## WHAT TO DO
Only one span of the listing below is wanted: the lines from the one with "part: (861, 198) -> (1044, 144), size x0.7" through the one with "part: (578, 1111) -> (714, 805), size x0.7", reproduced exactly, both ends kept.

## GIVEN RECORDS
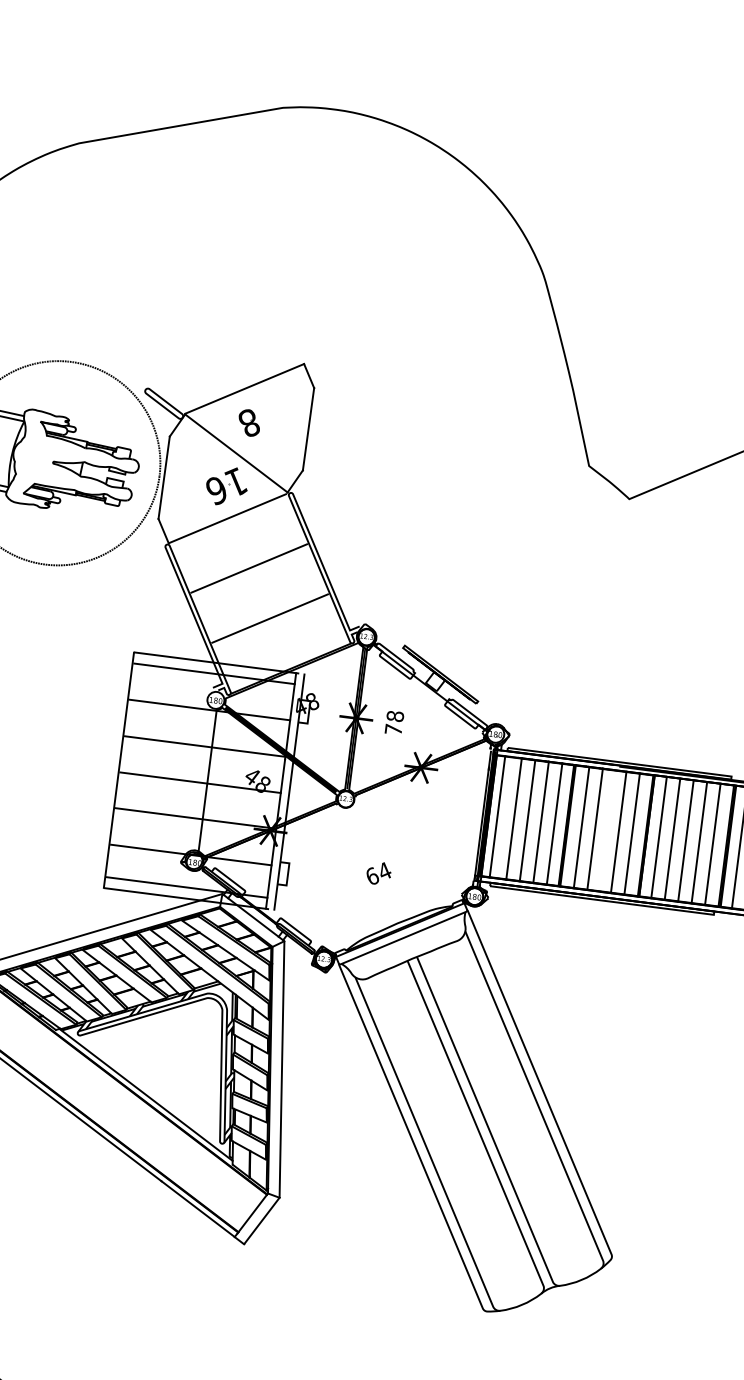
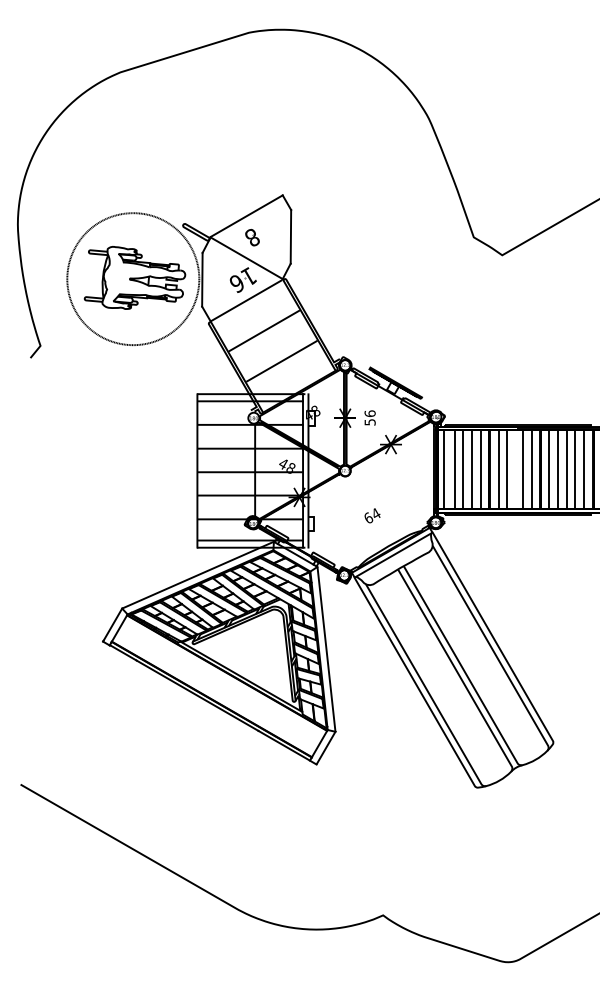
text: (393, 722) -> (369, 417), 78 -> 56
--
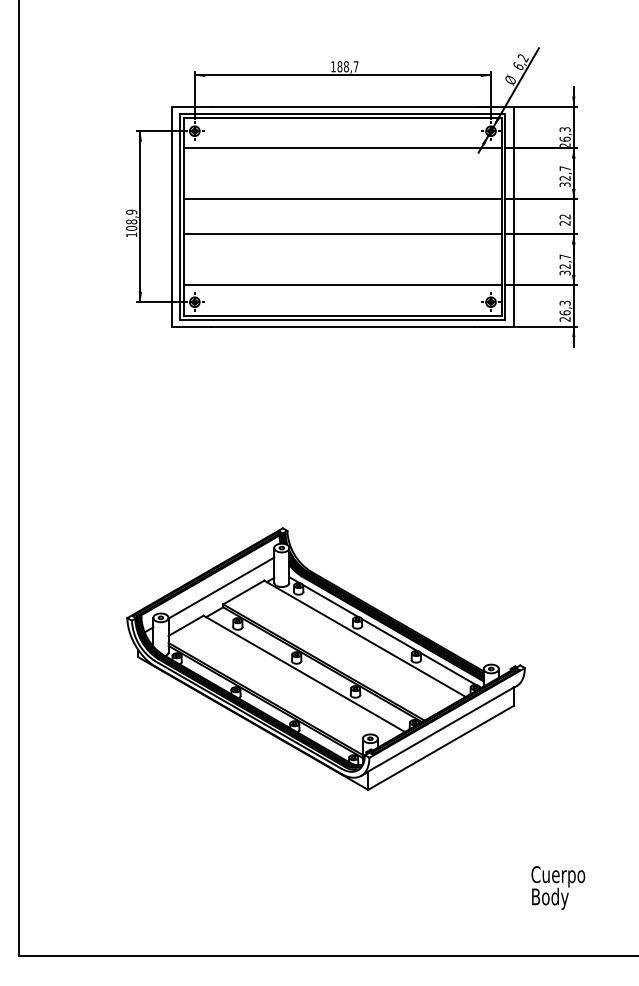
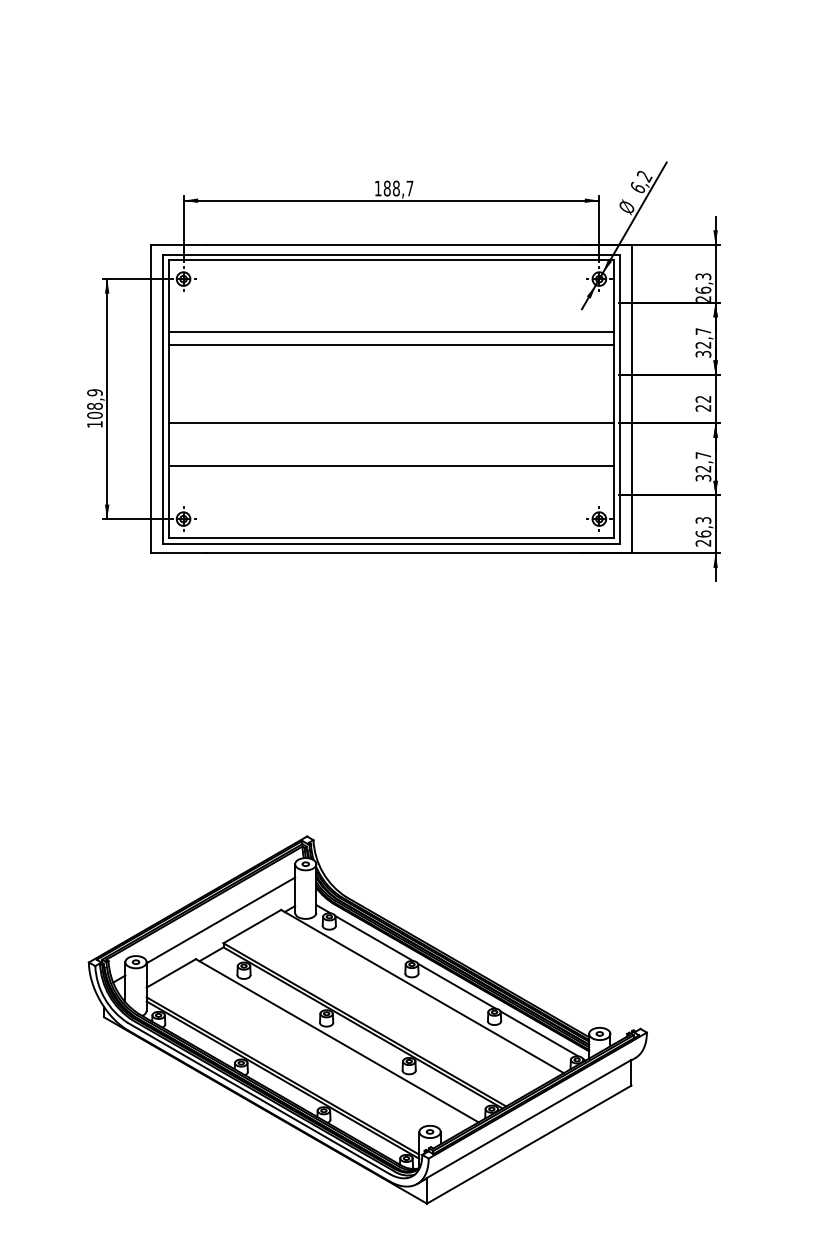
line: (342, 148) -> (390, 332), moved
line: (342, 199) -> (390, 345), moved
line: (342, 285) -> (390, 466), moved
---
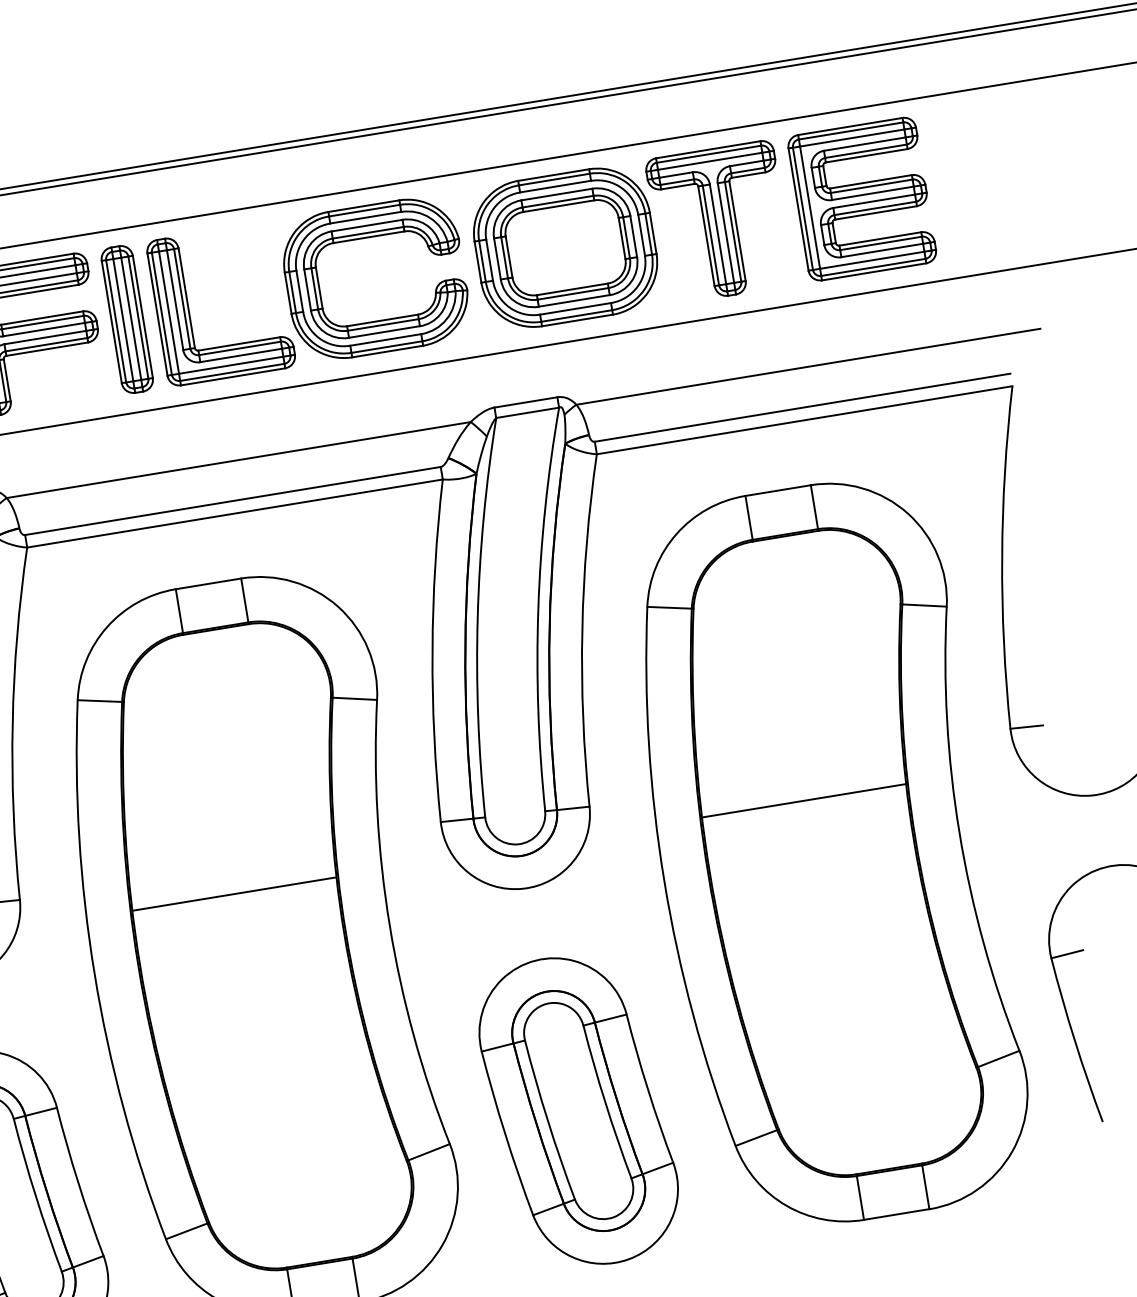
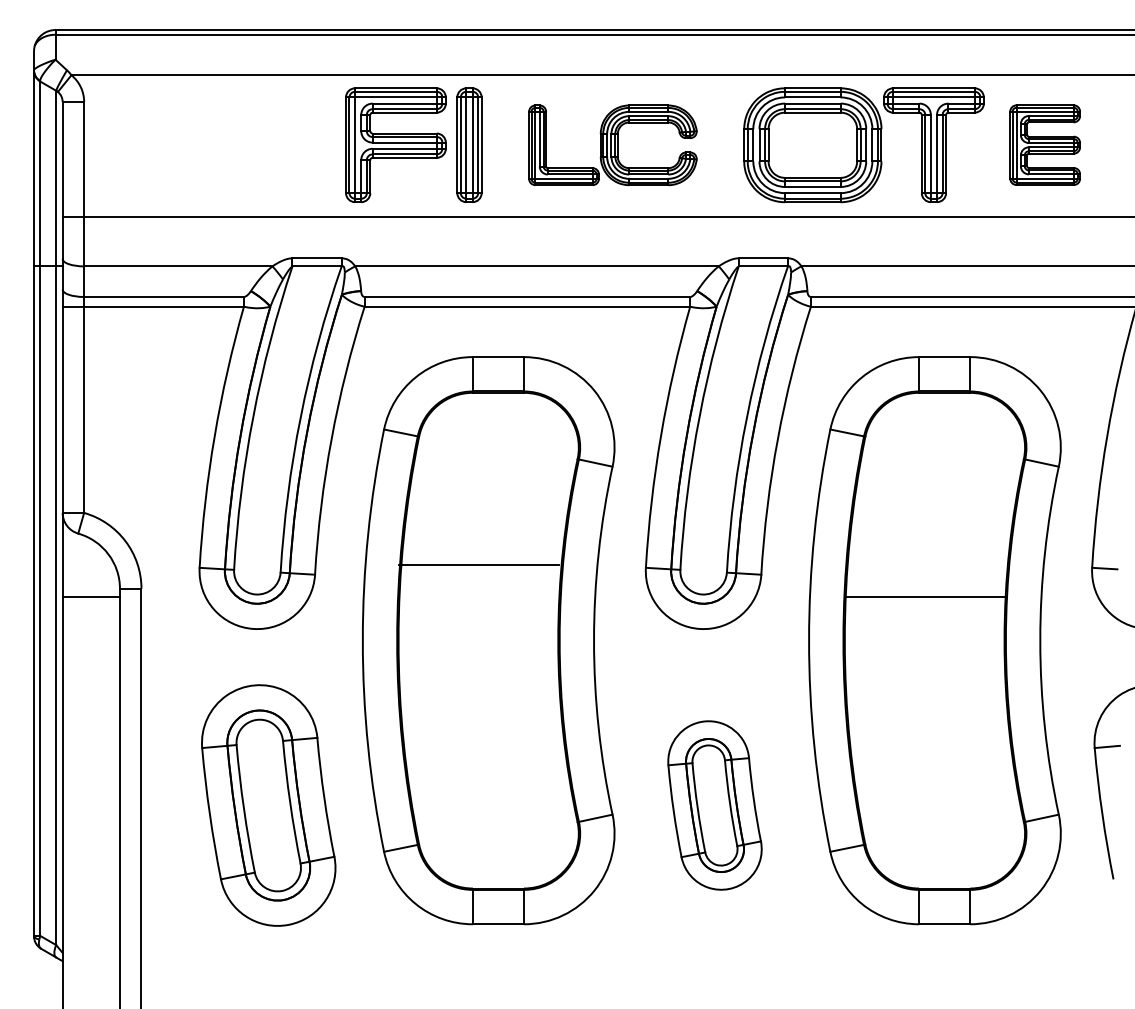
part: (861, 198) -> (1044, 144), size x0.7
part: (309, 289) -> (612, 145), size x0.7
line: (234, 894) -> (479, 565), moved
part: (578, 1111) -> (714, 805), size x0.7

## REPLY TO THE TASK
part: (861, 198) -> (1044, 144), size x0.7
part: (309, 289) -> (612, 145), size x0.7
line: (234, 894) -> (479, 565), moved
part: (578, 1111) -> (714, 805), size x0.7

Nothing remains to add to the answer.